Background: Hinokitiol (β-thujaplicin), isolated from the wood of Chamaecyparis taiwanensis,
has a wide variety of biological properties including anti-inflammatory, anti-microbial, and anti-tumor effects. Therefore, hinokitiol has become a frequent additive in oral and other healthcare products. Objectives: Our goal was to determine the anti-tumor activity of hinokitiol on human papillomavirus (HPV) positive (n = 3) and negative (n = 2) cell lines derived from cervical or head and neck squamous cell carcinoma (HNSCC) and keratinocyte cell lines (n = 3) transformed spontaneously or with HPV16E6 and E7 oncogenes. Methods: The cell-lines were exposed to hinokitiol at different concentrations (0–200 µM) for 24 h. Cell metabolism, proliferation, and the cell cycle distribution were assessed by MTT- and 3
H-thymidine incorporation and flow cytometry.
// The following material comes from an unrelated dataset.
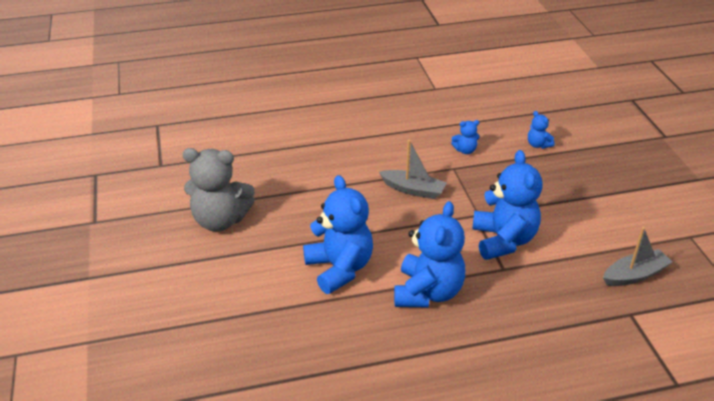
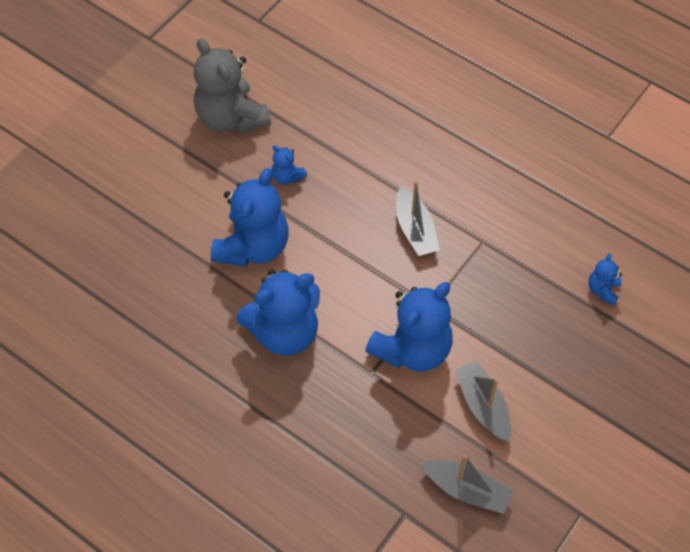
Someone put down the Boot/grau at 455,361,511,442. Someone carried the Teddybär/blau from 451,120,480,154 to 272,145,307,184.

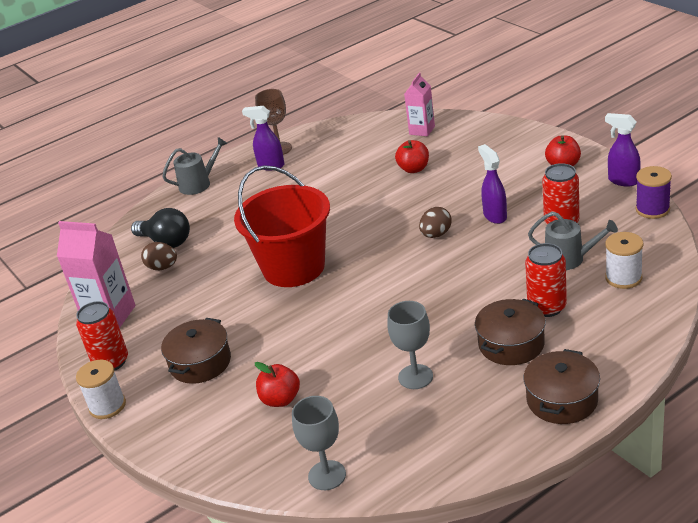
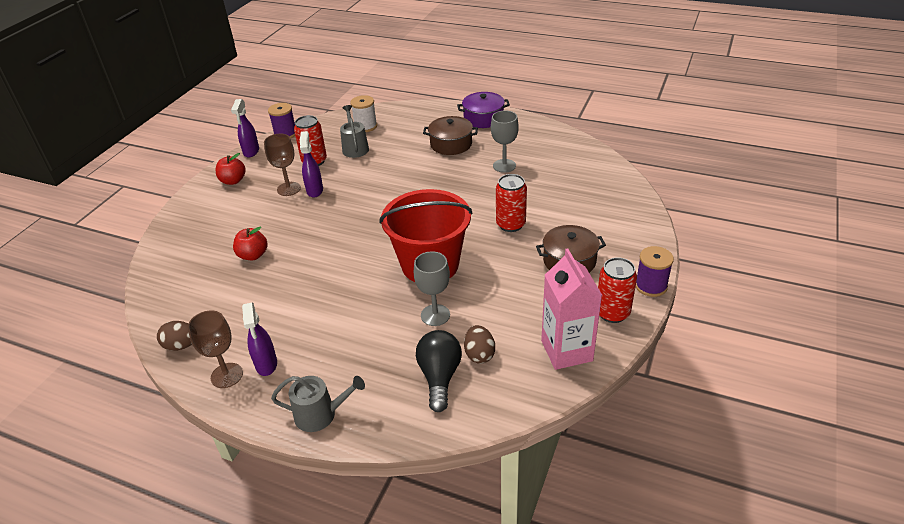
Someone took away the Apfel/rot at 255,362,300,407. Someone took away the Getränkekarton/rosa at 404,72,435,136. Someone put down the Kelch/braun at 264,134,301,196. Someone carried the Kelch/grau from 292,396,346,490 to 414,251,450,326. Someone carried the Ei/braun from 419,207,452,238 to 157,321,192,351. Someone carried the Dose/rot from 525,243,567,317 to 496,174,527,232. Someone repainted the Garnrolle/weiß at 76,360,126,419, which became the Garnrolle/lila at 636,246,674,297. Someone repainted the Kochtopf/braun at 524,349,600,424, which became the Kochtopf/lila at 457,92,510,128. Someone rotated the Gießkanne/grau at 162,137,227,195 by 150 degrees clockwise. Someone rotated the Sprühflasche/lila at 478,144,507,224 by 135 degrees clockwise.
Expressions of p21 and on HPV16E6 and E7 oncogenes were assessed by qPCR. Results: In all carcinoma cell lines, hinokitiol treatment declined the metabolic activity irrespective of the HPV status. This decline was statistically significant, however, only in HPV-positive cell lines CaSki and UD-SCC-2 when exposed to hinokitiol concentrations at 100 and 200 µM, respectively (p
< 0.05). Immortalized cell lines, HMK and HPV-positive IHGK, were more sensitive as a similar metabolic effect was achieved at lower hinokitiol concentrations of 3.1, 6.25, and 50 µM, respectively. Hinokitiol blocked DNA synthesis of all carcinoma cell lines without evident association with HPV status. G1 cell cycle arrest and p21 upregulation was found in all cell lines after hinokitiol treatment at higher concentration. However, when the p21 results of all HPV-positive cells were pooled together, the increase in p21 expression was statistically significantly higher in HPV-positive than in HPV-negative cell lines (p
= 0.03), but only at the highest hinokitiol concentration (200 µM). In HPV-positive cell lines hinokitiol declined the expression of HPV16E7 and E6 along the increase of p21 expression. The dose-dependent inverse correlation between p21 and E7 was statistically significant in SiHa cells (r = −0.975, p
-value = 0.03) and borderline in UD-SCC-2 cells (r = −0.944, p
-value = 0.06), in which p21 and E6 were also inversely correlated (r = −0.989). Conclusions: Our results indicate that hinokitiol might have potential in preventing the progress of immortalized cells toward malignancy and the growth of malignant lesions. Hinokitiol can also influence on the progression of HPV-associated lesions by downregulating the E6 and E7 expression.